Images depicting our wild brothers and sisters in their environment allow us to begin understanding our relationship with them and planet earth, and their relationship to us. We are connected. This is the essence of nature - and the environmental wildlife portrait.
Simply put, an environmental wildlife portrait is an image depicting a subject in the context of its environment.

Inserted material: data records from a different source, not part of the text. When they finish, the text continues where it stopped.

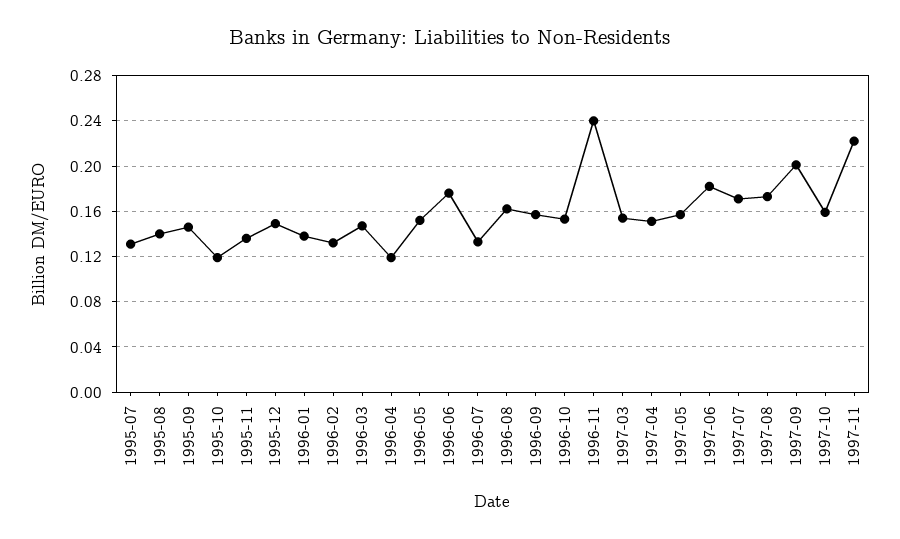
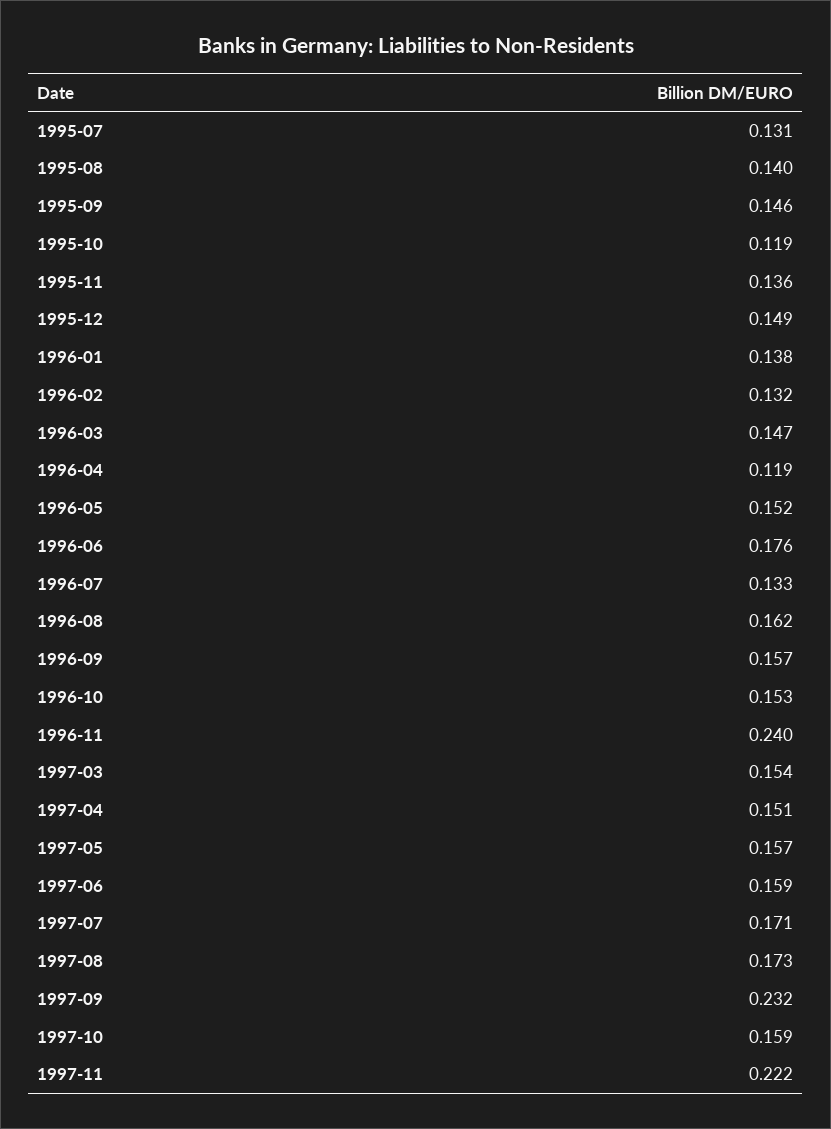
  {
    "1995-07": 0.131,
    "1995-08": 0.14,
    "1995-09": 0.146,
    "1995-10": 0.119,
    "1995-11": 0.136,
    "1995-12": 0.149,
    "1996-01": 0.138,
    "1996-02": 0.132,
    "1996-03": 0.147,
    "1996-04": 0.119,
    "1996-05": 0.152,
    "1996-06": 0.176,
    "1996-07": 0.133,
    "1996-08": 0.162,
    "1996-09": 0.157,
    "1996-10": 0.153,
    "1996-11": 0.24,
    "1997-03": 0.154,
    "1997-04": 0.151,
    "1997-05": 0.157,
-   "1997-06": 0.18,
+   "1997-06": 0.159,
    "1997-07": 0.171,
    "1997-08": 0.173,
-   "1997-09": 0.2,
+   "1997-09": 0.232,
    "1997-10": 0.159,
    "1997-11": 0.222
  }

All the elements that go into making beautiful landscape images are found in the environmental portrait. However, they have an added dimension - they tell a story. A Bald Eagle, for example, perched atop a log in a snow storm provides a glimpse into its struggle for survival during the harshness of winter. An Alaskan brown bear standing before a majestic mountain range provides not only a breathtaking image of their environment, but indicates the bear's dependency on a wild and unspoiled world. A mountain goat standing on a precarious rocky ledge overlooking distant mountain ranges provides insight into its day-to-day life and the ability to excel in an unforgiving alpine habitat.
Our wild brothers and sisters are the product of their environment. As we learn to capture their loveliness in our images, let us also capture their world in that same image.
As we work to preserve the remaining species on planet earth, the preservation of habitat is critical. I am convinced the environmental wildlife portrait will have positive effects to that end. We have, I believe, a responsibility as photographers to portray them in that environment.